Many powerful Icelanders sympathized with the Third Reich

While Iceland was closing its harbors and restricting certain professions to Icelandic citizens, many Icelanders also viewed Hitler and [Fascism] as a possibl[e] key to gaining their independence.

In 1939, three pro‐Nazi Icelanders visited a [Fascist] prince, Friedrich Christian zu Schaumburg‐Lippe, and asked him to become the King of Iceland in case their hoped‐for [Fascist] takeover of Iceland materialized. The prince, a member of the [NSDAP] since 1929 and an official of the Third Reich, took this request seriously and brought it to Joseph Goebbels.

According to the prince’s autobiography published in 1952, Goebbels liked the idea but Foreign Minister von Ribbentrop dismissed it.

[…]

A few Icelandic members of the Waffen‐SS fought for [the Third Reich], and a few Icelanders served in concentration camps in 1943–1944, including one who served as a guard at the notorious Dora‐Mittelbau camp in Germany, also known as Dora‐Nordhausen.

The son of Sveinn Bjornsson, the first president of the Republic of Iceland, was a member of the S.S. He was rescued from prosecution in Denmark by the Icelandic authorities and later lived in Argentina.

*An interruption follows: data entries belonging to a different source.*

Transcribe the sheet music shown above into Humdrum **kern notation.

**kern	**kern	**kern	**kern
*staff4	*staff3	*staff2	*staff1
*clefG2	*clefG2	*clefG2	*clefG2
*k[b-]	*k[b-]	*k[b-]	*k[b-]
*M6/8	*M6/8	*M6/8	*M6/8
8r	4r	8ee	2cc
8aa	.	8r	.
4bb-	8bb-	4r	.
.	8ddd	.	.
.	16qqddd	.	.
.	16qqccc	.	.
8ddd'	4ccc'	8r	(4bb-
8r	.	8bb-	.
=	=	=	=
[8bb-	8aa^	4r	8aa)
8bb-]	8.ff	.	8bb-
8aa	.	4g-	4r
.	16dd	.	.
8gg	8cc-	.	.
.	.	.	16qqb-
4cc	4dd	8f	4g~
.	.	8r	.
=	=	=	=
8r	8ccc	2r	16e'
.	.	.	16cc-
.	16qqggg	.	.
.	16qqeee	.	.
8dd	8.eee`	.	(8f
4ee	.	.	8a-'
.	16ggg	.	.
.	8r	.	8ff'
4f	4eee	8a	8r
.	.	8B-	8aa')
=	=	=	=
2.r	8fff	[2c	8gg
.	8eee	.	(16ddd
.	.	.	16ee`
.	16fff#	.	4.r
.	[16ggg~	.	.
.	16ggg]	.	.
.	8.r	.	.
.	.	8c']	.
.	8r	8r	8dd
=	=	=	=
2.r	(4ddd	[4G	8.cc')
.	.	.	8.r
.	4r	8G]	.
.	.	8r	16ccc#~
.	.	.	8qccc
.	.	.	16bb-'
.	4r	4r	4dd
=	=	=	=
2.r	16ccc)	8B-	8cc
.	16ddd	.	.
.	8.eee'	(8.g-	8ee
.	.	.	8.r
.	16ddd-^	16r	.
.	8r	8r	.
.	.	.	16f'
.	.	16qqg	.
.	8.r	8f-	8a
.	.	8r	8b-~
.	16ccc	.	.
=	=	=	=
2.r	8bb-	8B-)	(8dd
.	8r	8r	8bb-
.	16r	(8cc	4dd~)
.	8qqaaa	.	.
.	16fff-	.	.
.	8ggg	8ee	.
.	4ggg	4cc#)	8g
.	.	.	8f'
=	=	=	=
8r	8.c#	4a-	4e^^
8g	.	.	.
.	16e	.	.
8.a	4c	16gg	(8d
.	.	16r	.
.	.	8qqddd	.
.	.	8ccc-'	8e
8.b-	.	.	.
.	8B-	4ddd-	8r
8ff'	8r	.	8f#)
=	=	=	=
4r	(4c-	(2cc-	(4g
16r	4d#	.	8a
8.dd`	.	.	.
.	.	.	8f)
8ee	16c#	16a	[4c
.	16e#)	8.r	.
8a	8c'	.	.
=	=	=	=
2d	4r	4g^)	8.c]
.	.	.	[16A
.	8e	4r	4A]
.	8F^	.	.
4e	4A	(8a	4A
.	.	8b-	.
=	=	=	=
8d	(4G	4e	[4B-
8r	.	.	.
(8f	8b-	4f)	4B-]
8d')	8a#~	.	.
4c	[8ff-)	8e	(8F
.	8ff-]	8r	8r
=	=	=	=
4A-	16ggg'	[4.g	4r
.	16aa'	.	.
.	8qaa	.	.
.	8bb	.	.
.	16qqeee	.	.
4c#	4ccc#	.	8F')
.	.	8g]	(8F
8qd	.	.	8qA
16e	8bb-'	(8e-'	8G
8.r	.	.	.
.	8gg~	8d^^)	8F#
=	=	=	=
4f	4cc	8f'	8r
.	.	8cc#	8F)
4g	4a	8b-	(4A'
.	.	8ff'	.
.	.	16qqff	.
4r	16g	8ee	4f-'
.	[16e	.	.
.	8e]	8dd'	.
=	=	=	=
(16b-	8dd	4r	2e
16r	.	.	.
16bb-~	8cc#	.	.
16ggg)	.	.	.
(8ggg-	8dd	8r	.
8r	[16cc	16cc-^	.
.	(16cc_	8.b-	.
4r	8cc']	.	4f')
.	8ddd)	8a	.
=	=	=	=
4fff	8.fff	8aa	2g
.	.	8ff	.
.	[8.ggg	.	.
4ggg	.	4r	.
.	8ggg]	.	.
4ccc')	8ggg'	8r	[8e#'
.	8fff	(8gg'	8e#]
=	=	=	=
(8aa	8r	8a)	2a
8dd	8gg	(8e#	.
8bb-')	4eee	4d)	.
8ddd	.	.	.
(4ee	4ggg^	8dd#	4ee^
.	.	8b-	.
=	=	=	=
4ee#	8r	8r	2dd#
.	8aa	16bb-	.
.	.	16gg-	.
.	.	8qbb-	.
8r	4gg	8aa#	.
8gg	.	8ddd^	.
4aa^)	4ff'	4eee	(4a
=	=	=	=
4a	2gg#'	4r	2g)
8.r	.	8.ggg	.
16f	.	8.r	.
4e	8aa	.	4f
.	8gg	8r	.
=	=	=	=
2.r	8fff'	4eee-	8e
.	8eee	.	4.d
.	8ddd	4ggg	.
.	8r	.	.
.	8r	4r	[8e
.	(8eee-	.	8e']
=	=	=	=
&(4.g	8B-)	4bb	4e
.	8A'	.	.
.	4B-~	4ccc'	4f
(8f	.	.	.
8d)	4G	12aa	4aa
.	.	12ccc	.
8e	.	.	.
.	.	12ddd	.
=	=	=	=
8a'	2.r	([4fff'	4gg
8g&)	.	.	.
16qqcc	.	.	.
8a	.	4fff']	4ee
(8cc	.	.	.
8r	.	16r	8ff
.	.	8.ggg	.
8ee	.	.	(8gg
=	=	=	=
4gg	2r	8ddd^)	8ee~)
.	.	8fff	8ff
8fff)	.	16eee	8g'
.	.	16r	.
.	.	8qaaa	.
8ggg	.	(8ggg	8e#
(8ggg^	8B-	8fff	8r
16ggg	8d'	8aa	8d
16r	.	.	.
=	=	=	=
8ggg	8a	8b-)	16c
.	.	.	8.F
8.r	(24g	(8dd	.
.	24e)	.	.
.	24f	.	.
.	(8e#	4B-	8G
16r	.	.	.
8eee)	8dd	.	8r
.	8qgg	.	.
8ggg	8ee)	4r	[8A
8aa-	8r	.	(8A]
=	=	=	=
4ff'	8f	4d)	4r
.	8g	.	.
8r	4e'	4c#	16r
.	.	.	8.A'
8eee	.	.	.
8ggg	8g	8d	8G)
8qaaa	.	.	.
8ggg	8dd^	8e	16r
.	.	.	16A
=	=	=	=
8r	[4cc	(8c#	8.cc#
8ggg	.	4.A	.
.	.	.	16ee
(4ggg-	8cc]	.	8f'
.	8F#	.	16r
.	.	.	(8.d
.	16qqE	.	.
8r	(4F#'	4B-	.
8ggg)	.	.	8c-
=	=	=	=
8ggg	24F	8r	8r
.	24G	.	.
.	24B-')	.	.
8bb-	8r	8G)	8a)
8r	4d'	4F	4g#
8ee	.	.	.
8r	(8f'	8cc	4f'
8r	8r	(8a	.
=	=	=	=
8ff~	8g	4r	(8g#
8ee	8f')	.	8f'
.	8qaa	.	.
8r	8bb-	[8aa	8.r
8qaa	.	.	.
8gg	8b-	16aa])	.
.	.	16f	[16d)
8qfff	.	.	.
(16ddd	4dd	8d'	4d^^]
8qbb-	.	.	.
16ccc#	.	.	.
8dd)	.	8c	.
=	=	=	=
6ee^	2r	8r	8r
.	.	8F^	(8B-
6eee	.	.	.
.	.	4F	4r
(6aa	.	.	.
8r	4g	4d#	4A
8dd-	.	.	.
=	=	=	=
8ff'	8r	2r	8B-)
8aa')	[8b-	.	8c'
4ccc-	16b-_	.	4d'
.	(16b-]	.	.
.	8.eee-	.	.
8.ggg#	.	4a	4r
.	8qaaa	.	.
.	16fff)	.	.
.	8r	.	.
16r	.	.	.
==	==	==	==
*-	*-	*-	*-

There were also non‐Jewish Icelanders living abroad who were killed in concentration camps because their [Fascist] countrymen in, for instance, Norway and Germany had informed on them regarding their political views.

Most Icelanders who served in the Third Reich were treated with contempt after the war. However, there was a lapse of memory when it came to the former members of Iceland’s own Nazi Party. After the war, some of them quickly attained high positions in society, including a couple of chiefs of police, a bank director, and some doctors.